Get more contributors (and diversity) through outreach*
Want to learn how to *successfully* reach out to new contributors? Learn from other projects' successes
Programs like Google Summer of Code often provide excited students who disappear after a summer’s work. Meanwhile, request for help emails on development lists are frequently met with silence. Hackathons create a flurry of commits, but then we never hear from the participants again. Expanding your team is possible, and it requires care in terms of outreach, expectation management, and mentorship.
In the past two years, projects have been experimenting with new strategies for gaining and retaining participants. Their lessons can be applied to your communities. We will cover:
- How the Fedora Design Team brings in new contributors who stay involved
- How changing the culture of the Debian-Mentors mailing list led to more package review
- How the San Francisco Ruby meetup grew in in numbers as well as in diversity, moving from 2% women to 18% in one year
By focusing on unusual, effective outreach strategies, the talk will leave you with practical tips you can use within your project. We will conclude with group questions and answers.
Target audience: anyone involved in an free software project who wants to find more contributors
Asheesh loves growing camaraderie among geeks. He chaired the Johns Hopkins Association for Computing Machinery and taught Python classes at Noisebridge, San Francisco’s hackerspace. He realizes that most of the work that makes projects successful is hidden underneath the surface.

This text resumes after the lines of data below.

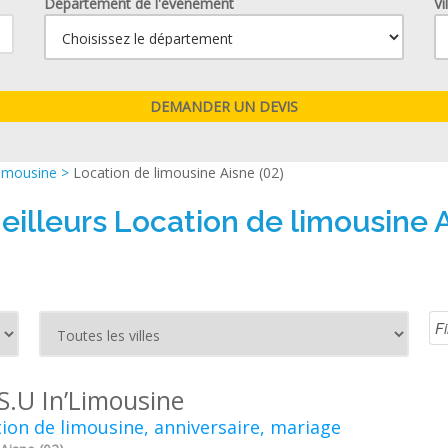
Département de l'événement
Vi
limousine
>
Location de limousine Aisne (02)
eilleurs Location de limousine A
S.U In’Limousine
ion de limousine, anniversaire, mariage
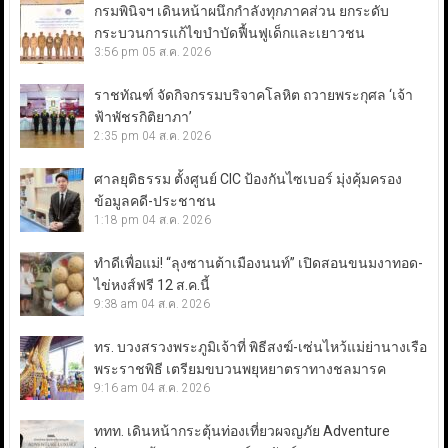
กรมพินิจฯ เดินหน้าผนึกกำลังทุกภาคส่วน ยกระดับ
กระบวนการแก้ไขบำบัดฟื้นฟูเด็กและเยาวชน
3:56 pm
05 ส.ค. 2026
ราชทัณฑ์ จัดกิจกรรมบริจาคโลหิต ถวายพระกุศล ‘เจ้า
ฟ้าพัชรกิติยาภา’
2:35 pm
04 ส.ค. 2026
ศาลยุติธรรม ตั้งศูนย์ CIC ป้องกันไซเบอร์ มุ่งคุ้มครอง
ข้อมูลคดี-ประชาชน
1:18 pm
04 ส.ค. 2026
ทำดีเพื่อแม่! “ลุงซานต้าเมืองนนท์” เปิดสอนขนมงาทอด-
ไข่หงส์ฟรี 12 ส.ค.นี้
9:38 am
04 ส.ค. 2026
ทร. บวงสรวงพระภูมิเจ้าที่ พิธีสงฆ์-เซ่นไหว้แม่ย่านางเรือ
พระราชพิธี เตรียมขบวนพยุหยาตราทางชลมารค
9:16 am
04 ส.ค. 2026
ททท. เดินหน้ากระตุ้นท่องเที่ยวผจญภัย Adventure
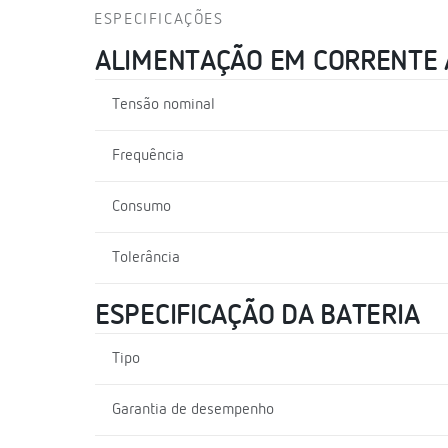
ESPECIFICAÇÕES
ALIMENTAÇÃO EM CORRENTE
Tensão nominal
Frequência
Consumo
Tolerância
ESPECIFICAÇÃO DA BATERIA
Tipo
Garantia de desempenho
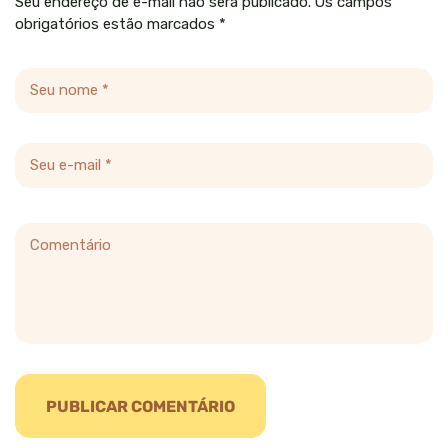
Seu endereço de e-mail não será publicado. Os campos
obrigatórios estão marcados *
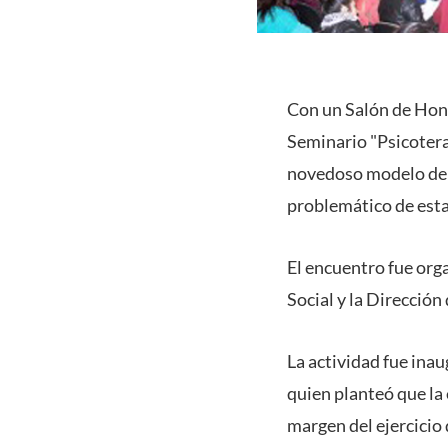
Con un Salón de Honor
Seminario "Psicoter
novedoso modelo de 
problemático de esta
El encuentro fue org
Social y la Dirección
La actividad fue inau
quien planteó que la
margen del ejercicio 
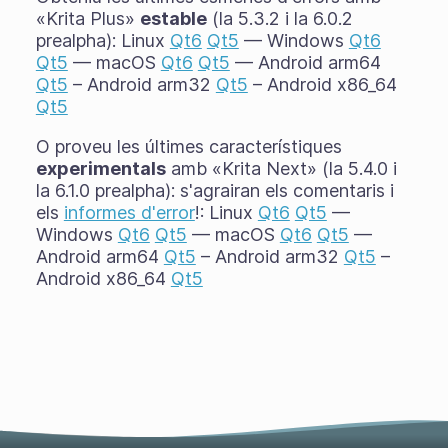
«Krita Plus»
estable
(la 5.3.2 i la 6.0.2
prealpha): Linux
Qt6
Qt5
— Windows
Qt6
Qt5
— macOS
Qt6
Qt5
— Android arm64
Qt5
– Android arm32
Qt5
– Android x86_64
Qt5
O proveu les últimes característiques
experimentals
amb «Krita Next» (la 5.4.0 i
la 6.1.0 prealpha): s'agrairan els comentaris i
els
informes d'error
!: Linux
Qt6
Qt5
—
Windows
Qt6
Qt5
— macOS
Qt6
Qt5
—
Android arm64
Qt5
– Android arm32
Qt5
–
Android x86_64
Qt5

He has volunteered his technical skills for the UN in Uganda, the EFF, and Students for Free Culture, and is a Developer in Debian. Today, he lives in San Francisco, working on OpenHatch.
- Title: Learn Open Source Skills Without Embarrassing Yourself
- Track: Culture
- Room: B301
- Time: 1:30 – 2:15pm
New contributors are often intimidated the first time they appear in public to share a tarball, submit a patch, or open an IRC client. What if they could practice within “training levels” for open source contribution? This talk introduces the OpenHatch training missions, an open-source, interactive, entertaining way to learn the tools and culture of our community.